● **TEXTO EXTRAÍDO**:
Ela conta que ganhou um livro de poesias da sua mãe, o que a incentivou a começar a produzir os seus próprios poemas. Aos 5 anos de idade compôs a sua primeira poesia sobre uma girafa de pelúcia que havia ganhado e nunca mais parou.

Geovanna já chegou a publicar seus poemas em três livros diferentes. O primeiro foi o livro Antologia Poética, quando ela tinha apenas 15 anos, através do prêmio Poetize. O último livro é composto por poesias apenas de mulheres do Rio Grande do Norte. Neste, Geovanna escreveu sobre as mulheres dentro da poesia e sobre a produção de escrita feminina no estado.

Ela se inspira e se identifica principalmente com o dadaísmo, um movimento artístico que ocorreu entre 1916 e 1922 na Europa e nos Estados Unidos. O movimento questionava constantemente a arte e o seus valores culturais, indo contra as lógicas tradicionais de arte da época.

“Eu sempre achei uma forma de escrita muito libertadora, fora dos padrões métricos do que a gente entende como uma poesia bonitinha, bem feita e pré definida”.

● **ENUNCIADO 1**: Como você resumiria em duas frases o texto sobre a poeta Geovanna?
● **ENUNCIADO 2**:
Responda, com base no texto sobre a poeta Geovanna:
(a) Com que idade ela compôs sua primeira poesia?
(b) Quem compõe o último livro em que ela publicou?
(c) Em que período ocorreu o dadaísmo?
● **ENUNCIADO 3**: Dê sequência ao texto sobre a poeta Geovanna, começando logo após a citação que o encerra.

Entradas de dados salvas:

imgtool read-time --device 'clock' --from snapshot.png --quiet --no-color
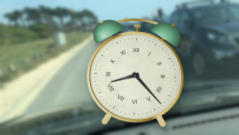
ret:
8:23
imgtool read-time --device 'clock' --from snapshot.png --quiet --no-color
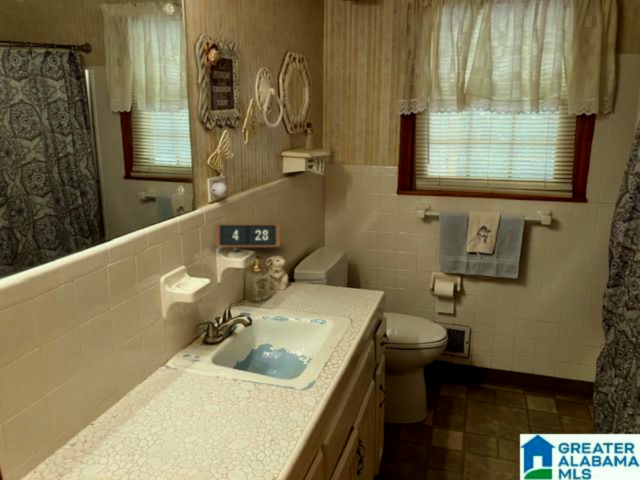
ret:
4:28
==
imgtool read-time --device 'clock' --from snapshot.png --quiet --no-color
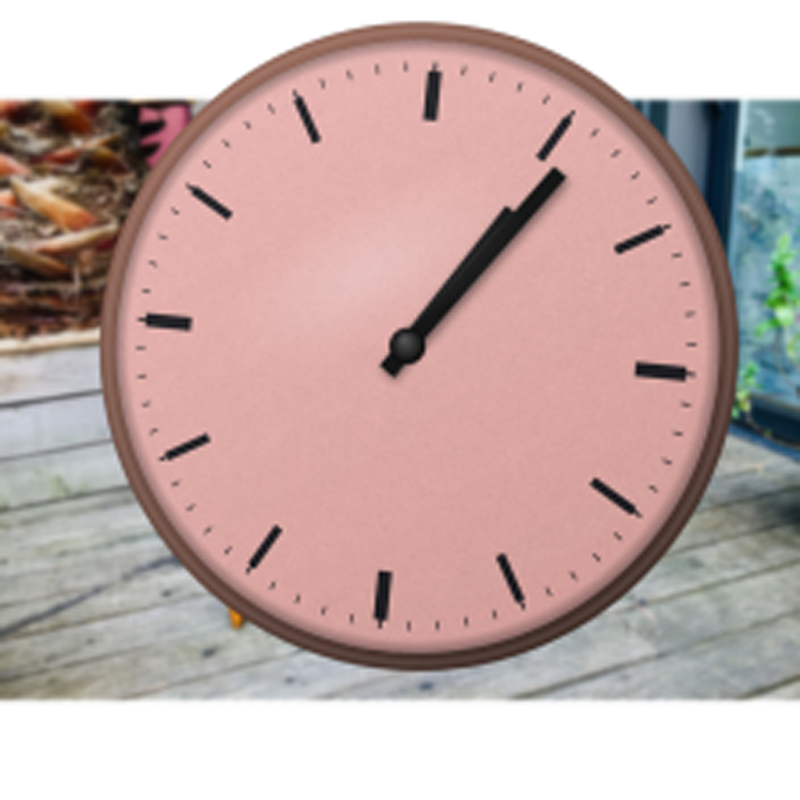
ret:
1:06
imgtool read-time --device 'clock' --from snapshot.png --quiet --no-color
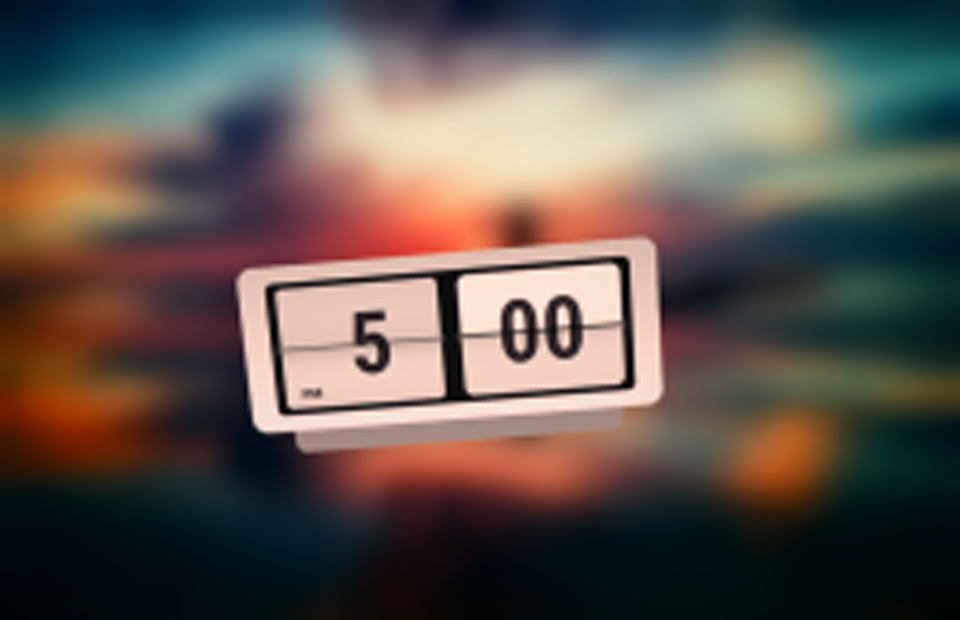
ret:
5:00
...
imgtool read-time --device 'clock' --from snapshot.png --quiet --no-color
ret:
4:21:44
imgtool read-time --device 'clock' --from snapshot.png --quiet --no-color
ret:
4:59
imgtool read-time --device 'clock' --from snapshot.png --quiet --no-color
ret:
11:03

● **RESPOSTA 1**: Geovanna começou a escrever poemas depois de ganhar um livro de poesias da mãe, compôs o primeiro aos 5 anos, sobre uma girafa de pelúcia, e já publicou seus poemas em três livros, o primeiro deles a Antologia Poética, aos 15 anos, por meio do prêmio Poetize. Ela se inspira principalmente no dadaísmo, movimento artístico de 1916 a 1922 que ia contra as lógicas tradicionais da arte, e vê nessa forma de escrita algo libertador, fora dos padrões métricos.

● **RESPOSTA 2**:
(a) Aos 5 anos.
(b) Apenas mulheres do Rio Grande do Norte.
(c) Entre 1916 e 1922.

● **RESPOSTA 3**:
Augusto dos Anjos foi quem mais a influenciou até hoje, considerado por ela o maior poeta brasileiro. Geovanna conta que não escreve sobre temas específicos, afinal, já está nessa estrada da poesia há mais de 15 anos e desde então, muitos poemas já foram desenvolvidos por ela sobre assuntos diversos: amor, mulheres, negritude. A música e as experiências vividas também são de grande inspiração.

Geovanna já está inserida no mercado de trabalho desde 2016 e estuda Licenciatura em História na UERN. O que, infelizmente, fez com que a sua produção de poemas diminuísse muito. Ser uma professora de história já é motivo de estigma para a sociedade, mas enquanto mulher negra e militante o preconceito sofrido é muito maior do que o dos seus colegas homens.

Ela relata que conhece amigos que mesmo lecionando a mesma quantidade de aulas que as dela, ganham quase duas vezes mais. Além disso, os principais cargos nas escolas em que trabalha são desempenhados por homens, restando às mulheres apenas os cargos subordinados a eles. Muitas vezes acontece de, em reuniões com o corpo pedagógico das escolas, ter sua fala interrompida ou deslegitimada por homens, reflexo do machismo presente em todos os espaços frequentados por uma mulher, inclusive no ambiente de trabalho.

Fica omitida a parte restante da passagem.